The problematic file can be found here:
https://geodata.rivm.nl/downloads/lucht/rivm_nsl_20200715_gm_NO22018.zip
My example code:
"use strict";
const assert = require('assert');
const GeoTIFF = require('geotiff');
async function main() {
const tiff = await GeoTIFF.fromFile('./rivm_nsl_20200715_gm_NO22018.tif');
const image = await tiff.getImage();
const info = {
width: image.getWidth(),
height : image.getHeight(),
tileWidth : image.getTileWidth(),
tileHeight : image.getTileHeight(),
samplesPerPixel : image.getSamplesPerPixel(),
origin: image.getOrigin(),
resolution: image.getResolution(),
bbox: image.getBoundingBox()
};
console.log(info);
const pool = new GeoTIFF.Pool();
const results = await image.readRasters({bbox: [
117152,
473321,
117152+2500,
473321+2500
], pool: pool});
assert(results.width === 100);
assert(results.height === 100);
}
(async () => {
try {
await main();
} catch(err) {
console.error(err);
process.exit(1);
}
process.exit(0);
})();
All up to the image.readRasters()
-call goes very fast. And then it takes ages to get to the assert
check.
Any news on this? Did I perhaps use readRasters
incorrectly? I assumed bbox
is in geo coordinates. And those coordinates are valid in that map. However, results
contain the full map instead of a 100x100 section of it. So width/height are NOT 100x100 but 10574x12464
@constantinius so I ran the following two examples: first manually calculating the window and second use bbox
. The first example ran fine and fast. The second read the rasters over the whole image, not just the 100x100 bounding box.

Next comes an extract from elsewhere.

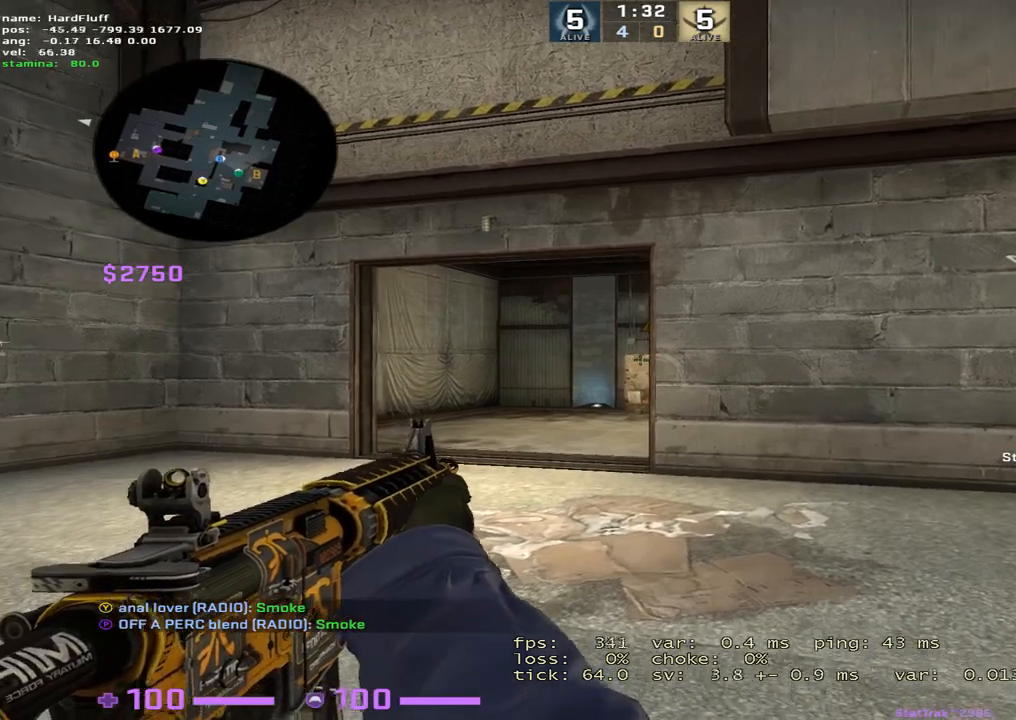
{"keys": ["shift", "w"], "events": [[451, "w", "down"]]}
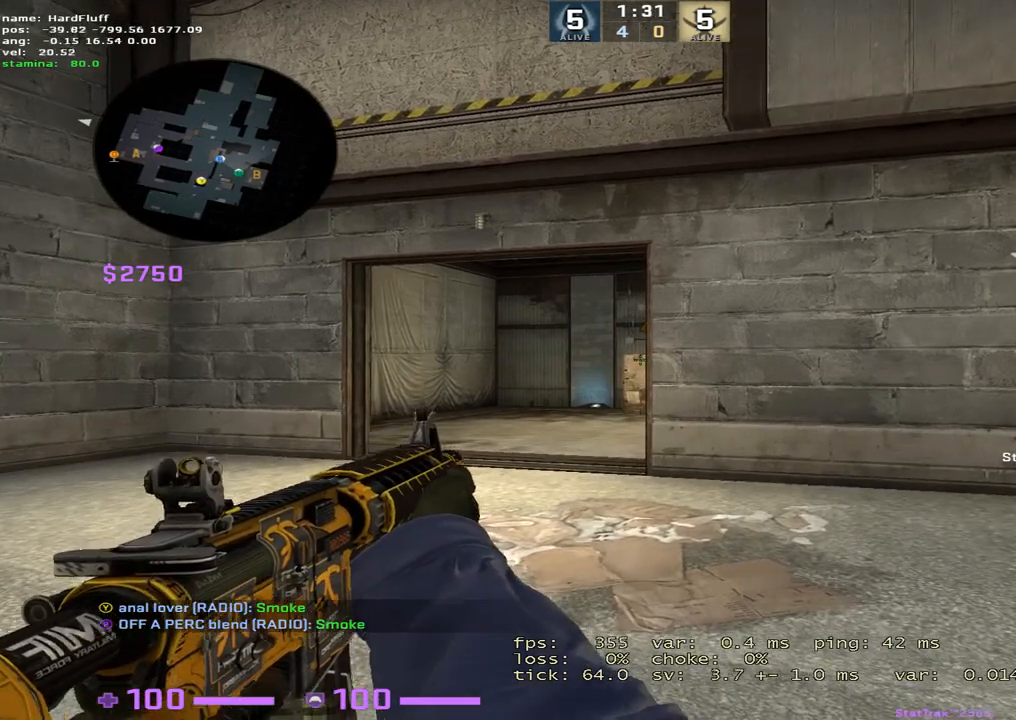
{"keys": ["shift", "w"], "events": [[267, "c", "down"], [417, "c", "up"]]}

I believe this is an error.
const bbox = [
117152,
473321,
117152+2500,
473321+2500
];
// Result: 100x100, execution time fast => correct
{
const [oX, oY] = image.getOrigin();
const [imageResX, imageResY] = image.getResolution(image);
let wnd = [
Math.round((bbox[0] - oX) / imageResX),
Math.round((bbox[1] - oY) / imageResY),
Math.round((bbox[2] - oX) / imageResX),
Math.round((bbox[3] - oY) / imageResY),
];
wnd = [
Math.min(wnd[0], wnd[2]),
Math.min(wnd[1], wnd[3]),
Math.max(wnd[0], wnd[2]),
Math.max(wnd[1], wnd[3]),
];
const results = await image.readRasters({ window: wnd });
assert(results.width === 100);
assert(results.height === 100);
}
// Result: 10574x12464, execution time very slow => incorrect
{
const results = await image.readRasters({bbox: bbox});
assert(results.width === 100);
assert(results.height === 100);
}
It seems that this line in geotiff.js runs (for every pixel in the loaded block!) DataView.getUint8 (or getUint16, etc) to extract single pixels. I believe it may be more efficient to copy this data in larger blocks. I will attempt this and hope to open a PR. In our application, we read from many 1024x1024 pixel blocks in an ome-tiff, and reading each 1024x1024 tile takes much longer than expected.